Tiap hari Poli Khusus RSUA menerima 120–200 pasien, sedangkan kapasitas pemeriksaan Lembaga Biologi Molekuler Eijkman Institute bisa mencapai 80 spesimen. Di RSUA ada yang datang karena panik. Di Eijkman tak bisa ujug-ujug datang meminta dites.
GALIH ADI P., Surabaya-Z. HIKMIA, Jakarta, Jawa Pos
Kemarin (17/3) merupakan hari kedua bagi Akbar bertandang ke Poli Khusus Rumah Sakit Universitas Airlangga (RSUA). Dia hendak memeriksakan kondisi kesehatannya. Tanda-tandanya mirip dengan Covid-19.
Pada Senin (16/3) dia sudah datang ke sana. Tapi, kehabisan kuota pemeriksaan. Alhasil, dia harus balik pada hari berikutnya.
Bersama Lembaga Biologi Molekuler Eijkman Institute Jakarta, Poli Khusus Rumah Sakit Universitas Airlangga (RSUA) Surabaya ditunjuk sebagai jejaring laboratorium untuk pemeriksaan Covid-19. Sejak memulai layanan pada 3 Maret lalu, animo masyarakat untuk memeriksakan diri ke Poli Khusus RSUA begitu tinggi.
Saban hari Poli Khusus RSUA menerima 120–200 pasien. Kuota yang tersedia pun tidak bertahan lama. Sebelum tengah hari sudah penuh. Alhasil, tidak sedikit yang harus pulang, menunggu hari berikutnya.
Menurut Ketua Tim Satgas Korona RSUA dr Prastuti Asta Wulaningrum SpP, sejak Crisis Center Covid-19 RSUA dibuka, status pasien yang berkunjung beragam. Ada pula beberapa orang yang sehat tanpa gejala.
Mereka, kata Prastuti, datang karena panik. Ada pula orang dalam pemantauan (ODP) yang menjalani rawat jalan dan rawat inap serta pasien dalam perawatan (PDP).
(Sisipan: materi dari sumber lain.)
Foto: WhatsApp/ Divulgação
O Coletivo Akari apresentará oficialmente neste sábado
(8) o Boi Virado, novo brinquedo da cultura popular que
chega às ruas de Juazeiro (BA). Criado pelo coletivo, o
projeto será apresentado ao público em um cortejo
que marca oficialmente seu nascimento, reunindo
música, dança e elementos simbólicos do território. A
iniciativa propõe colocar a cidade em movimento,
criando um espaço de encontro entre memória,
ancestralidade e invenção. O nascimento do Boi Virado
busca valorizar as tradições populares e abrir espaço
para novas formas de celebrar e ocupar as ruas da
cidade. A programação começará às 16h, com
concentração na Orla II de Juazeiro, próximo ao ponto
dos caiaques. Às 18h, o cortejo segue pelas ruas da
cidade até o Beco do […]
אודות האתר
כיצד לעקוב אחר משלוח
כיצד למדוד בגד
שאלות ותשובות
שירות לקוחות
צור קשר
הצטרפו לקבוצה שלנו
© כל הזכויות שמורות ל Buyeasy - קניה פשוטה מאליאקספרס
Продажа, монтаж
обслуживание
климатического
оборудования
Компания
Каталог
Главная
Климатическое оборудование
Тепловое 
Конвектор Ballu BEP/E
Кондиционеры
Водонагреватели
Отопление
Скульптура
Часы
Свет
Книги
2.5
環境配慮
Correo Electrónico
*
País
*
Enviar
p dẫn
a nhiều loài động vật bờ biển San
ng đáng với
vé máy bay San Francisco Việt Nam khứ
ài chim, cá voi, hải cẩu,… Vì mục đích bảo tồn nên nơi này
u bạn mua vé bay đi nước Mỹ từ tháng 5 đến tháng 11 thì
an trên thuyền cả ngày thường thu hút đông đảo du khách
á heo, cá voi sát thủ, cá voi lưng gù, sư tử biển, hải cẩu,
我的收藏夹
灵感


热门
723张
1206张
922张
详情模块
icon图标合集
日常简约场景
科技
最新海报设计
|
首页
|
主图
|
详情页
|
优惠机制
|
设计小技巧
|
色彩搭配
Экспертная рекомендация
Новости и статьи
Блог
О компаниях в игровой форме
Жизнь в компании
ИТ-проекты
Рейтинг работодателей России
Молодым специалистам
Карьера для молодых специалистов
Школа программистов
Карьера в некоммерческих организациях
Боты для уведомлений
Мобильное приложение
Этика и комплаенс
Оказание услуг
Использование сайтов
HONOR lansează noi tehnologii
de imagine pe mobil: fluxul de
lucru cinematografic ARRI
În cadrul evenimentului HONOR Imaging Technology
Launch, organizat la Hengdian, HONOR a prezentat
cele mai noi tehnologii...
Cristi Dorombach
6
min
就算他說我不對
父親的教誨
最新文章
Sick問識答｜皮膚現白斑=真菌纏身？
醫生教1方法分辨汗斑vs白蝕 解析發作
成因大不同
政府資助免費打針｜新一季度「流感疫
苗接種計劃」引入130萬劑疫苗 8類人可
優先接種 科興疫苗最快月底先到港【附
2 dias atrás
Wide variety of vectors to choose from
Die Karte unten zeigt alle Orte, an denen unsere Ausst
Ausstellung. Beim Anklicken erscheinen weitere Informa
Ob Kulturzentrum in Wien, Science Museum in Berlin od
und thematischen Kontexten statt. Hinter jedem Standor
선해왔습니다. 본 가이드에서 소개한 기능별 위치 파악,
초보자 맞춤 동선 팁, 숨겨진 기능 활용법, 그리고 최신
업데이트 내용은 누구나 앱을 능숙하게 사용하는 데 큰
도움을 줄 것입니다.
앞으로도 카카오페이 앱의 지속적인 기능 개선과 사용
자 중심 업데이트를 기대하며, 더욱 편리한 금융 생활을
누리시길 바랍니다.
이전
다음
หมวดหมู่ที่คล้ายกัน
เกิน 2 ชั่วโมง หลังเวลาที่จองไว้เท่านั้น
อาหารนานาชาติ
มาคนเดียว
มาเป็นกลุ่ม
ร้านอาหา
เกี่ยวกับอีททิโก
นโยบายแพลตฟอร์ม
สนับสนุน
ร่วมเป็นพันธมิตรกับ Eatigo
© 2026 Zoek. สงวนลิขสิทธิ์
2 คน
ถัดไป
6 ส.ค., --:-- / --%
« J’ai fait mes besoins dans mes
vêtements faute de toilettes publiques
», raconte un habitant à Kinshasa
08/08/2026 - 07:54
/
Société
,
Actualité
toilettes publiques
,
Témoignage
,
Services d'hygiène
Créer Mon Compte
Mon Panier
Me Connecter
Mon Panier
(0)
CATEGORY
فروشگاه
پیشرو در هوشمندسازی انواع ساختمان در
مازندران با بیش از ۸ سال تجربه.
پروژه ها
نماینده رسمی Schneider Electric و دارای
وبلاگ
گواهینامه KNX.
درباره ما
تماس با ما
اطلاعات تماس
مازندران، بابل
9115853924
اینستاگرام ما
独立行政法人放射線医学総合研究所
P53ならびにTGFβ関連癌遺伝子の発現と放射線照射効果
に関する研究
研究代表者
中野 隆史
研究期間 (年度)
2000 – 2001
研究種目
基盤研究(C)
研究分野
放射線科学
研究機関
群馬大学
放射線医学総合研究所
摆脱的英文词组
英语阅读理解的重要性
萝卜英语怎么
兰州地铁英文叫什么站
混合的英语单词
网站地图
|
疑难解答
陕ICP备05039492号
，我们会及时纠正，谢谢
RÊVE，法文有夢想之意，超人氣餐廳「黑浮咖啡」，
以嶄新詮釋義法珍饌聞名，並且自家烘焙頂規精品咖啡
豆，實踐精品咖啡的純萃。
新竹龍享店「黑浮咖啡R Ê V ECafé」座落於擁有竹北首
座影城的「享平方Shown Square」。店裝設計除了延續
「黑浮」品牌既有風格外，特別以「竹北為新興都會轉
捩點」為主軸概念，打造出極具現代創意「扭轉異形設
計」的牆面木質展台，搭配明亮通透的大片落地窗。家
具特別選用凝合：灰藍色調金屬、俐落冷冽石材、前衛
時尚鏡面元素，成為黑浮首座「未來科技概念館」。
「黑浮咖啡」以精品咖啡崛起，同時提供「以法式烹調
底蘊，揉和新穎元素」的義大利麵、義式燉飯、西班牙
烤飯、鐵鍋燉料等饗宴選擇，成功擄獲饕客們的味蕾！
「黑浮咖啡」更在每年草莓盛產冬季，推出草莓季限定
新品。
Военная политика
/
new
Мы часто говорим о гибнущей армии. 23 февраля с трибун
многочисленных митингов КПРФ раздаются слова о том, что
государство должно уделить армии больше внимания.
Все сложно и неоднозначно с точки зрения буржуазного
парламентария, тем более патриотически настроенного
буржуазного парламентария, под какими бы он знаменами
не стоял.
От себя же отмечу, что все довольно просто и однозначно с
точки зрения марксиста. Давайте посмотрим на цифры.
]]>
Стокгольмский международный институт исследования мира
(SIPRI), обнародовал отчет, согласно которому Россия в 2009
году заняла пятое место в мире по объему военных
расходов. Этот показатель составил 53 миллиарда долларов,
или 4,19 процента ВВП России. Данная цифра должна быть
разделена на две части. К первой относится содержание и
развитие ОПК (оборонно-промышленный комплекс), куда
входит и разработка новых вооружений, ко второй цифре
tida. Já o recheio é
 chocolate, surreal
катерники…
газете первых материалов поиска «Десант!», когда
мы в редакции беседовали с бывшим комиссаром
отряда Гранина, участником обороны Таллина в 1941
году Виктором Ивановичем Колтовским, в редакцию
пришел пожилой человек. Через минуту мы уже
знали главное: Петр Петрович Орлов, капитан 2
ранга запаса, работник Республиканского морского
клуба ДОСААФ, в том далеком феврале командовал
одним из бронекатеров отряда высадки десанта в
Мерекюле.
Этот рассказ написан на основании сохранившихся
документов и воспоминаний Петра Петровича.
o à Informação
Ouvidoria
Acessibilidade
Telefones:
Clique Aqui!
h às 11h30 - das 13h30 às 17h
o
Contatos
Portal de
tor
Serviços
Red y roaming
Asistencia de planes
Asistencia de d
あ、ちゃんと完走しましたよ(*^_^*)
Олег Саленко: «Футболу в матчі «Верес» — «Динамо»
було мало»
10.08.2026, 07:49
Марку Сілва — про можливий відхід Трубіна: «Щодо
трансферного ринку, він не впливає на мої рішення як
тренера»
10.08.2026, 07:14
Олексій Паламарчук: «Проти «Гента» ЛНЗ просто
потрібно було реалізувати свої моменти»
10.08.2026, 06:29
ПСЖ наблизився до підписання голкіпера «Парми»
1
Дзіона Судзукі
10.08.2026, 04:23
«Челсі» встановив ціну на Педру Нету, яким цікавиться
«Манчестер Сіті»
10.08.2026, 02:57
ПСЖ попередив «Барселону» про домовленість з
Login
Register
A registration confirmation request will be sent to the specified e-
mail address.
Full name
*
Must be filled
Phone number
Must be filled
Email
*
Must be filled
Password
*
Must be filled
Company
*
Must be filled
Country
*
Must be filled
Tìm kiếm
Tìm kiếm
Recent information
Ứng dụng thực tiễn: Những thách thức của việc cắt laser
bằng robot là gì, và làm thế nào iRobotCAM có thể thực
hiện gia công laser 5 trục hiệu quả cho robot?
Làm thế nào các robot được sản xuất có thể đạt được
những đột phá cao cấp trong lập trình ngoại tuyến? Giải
Agar tak bernasib sama seperti hari pertama, Akbar kemarin datang ke Poli Khusus RSUA pukul 07.00. Mengantre untuk mengambil nomor.
Dia mendapat nomor 17. Yang hendak memeriksakan kondisi kesehatan bisa menunggu di ruangan yang biasanya digunakan sebagai parkir mobil ambulans itu.
Ada tirai plastik bening yang memisahkan dengan lingkungan luar. Di sana ada meja dan kursi. Untuk mengisi blangko riwayat kesehatan dan riwayat perjalanan. ’’Berikutnya menunggu, jam 09.00 saya baru masuk ke ruangan dokter,” ujarnya.